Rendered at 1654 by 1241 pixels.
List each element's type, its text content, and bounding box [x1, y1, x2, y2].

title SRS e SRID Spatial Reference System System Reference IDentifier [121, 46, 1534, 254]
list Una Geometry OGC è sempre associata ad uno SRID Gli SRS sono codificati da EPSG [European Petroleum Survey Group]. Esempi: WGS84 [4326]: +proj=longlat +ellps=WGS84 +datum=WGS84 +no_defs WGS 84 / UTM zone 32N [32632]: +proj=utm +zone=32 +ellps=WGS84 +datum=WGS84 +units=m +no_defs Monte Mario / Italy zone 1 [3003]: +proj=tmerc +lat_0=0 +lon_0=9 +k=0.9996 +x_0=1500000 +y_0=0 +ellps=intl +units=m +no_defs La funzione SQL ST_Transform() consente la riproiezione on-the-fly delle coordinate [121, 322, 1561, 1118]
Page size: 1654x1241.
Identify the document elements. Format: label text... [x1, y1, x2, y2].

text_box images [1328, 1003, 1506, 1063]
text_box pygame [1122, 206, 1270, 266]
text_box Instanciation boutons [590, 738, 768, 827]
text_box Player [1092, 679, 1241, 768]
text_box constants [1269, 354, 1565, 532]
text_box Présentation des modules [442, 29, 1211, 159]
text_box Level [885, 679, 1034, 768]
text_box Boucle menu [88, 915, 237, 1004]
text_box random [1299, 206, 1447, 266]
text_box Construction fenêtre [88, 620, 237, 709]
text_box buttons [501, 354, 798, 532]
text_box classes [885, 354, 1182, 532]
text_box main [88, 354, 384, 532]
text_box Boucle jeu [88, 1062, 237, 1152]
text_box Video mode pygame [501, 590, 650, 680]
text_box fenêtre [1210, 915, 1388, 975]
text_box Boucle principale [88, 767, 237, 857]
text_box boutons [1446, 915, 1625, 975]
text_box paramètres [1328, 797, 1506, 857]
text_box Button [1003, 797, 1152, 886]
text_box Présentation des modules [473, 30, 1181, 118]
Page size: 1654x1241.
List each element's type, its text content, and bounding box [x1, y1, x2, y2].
• • • • • • •
:: WRITTEN PROBLEM ::
Please return, word for word, everything from the start of the records down to and including the line that contains "list Una Geometry".

:: SOLVED PROBLEM ::
Rendered at 1654 by 1241 pixels.
List each element's type, its text content, and bounding box [x1, y1, x2, y2].

title SRS e SRID Spatial Reference System System Reference IDentifier [121, 46, 1534, 254]
list Una Geometry OGC è sempre associata ad uno SRID Gli SRS sono codificati da EPSG [European Petroleum Survey Group]. Esempi: WGS84 [4326]: +proj=longlat +ellps=WGS84 +datum=WGS84 +no_defs WGS 84 / UTM zone 32N [32632]: +proj=utm +zone=32 +ellps=WGS84 +datum=WGS84 +units=m +no_defs Monte Mario / Italy zone 1 [3003]: +proj=tmerc +lat_0=0 +lon_0=9 +k=0.9996 +x_0=1500000 +y_0=0 +ellps=intl +units=m +no_defs La funzione SQL ST_Transform() consente la riproiezione on-the-fly delle coordinate [121, 322, 1561, 1118]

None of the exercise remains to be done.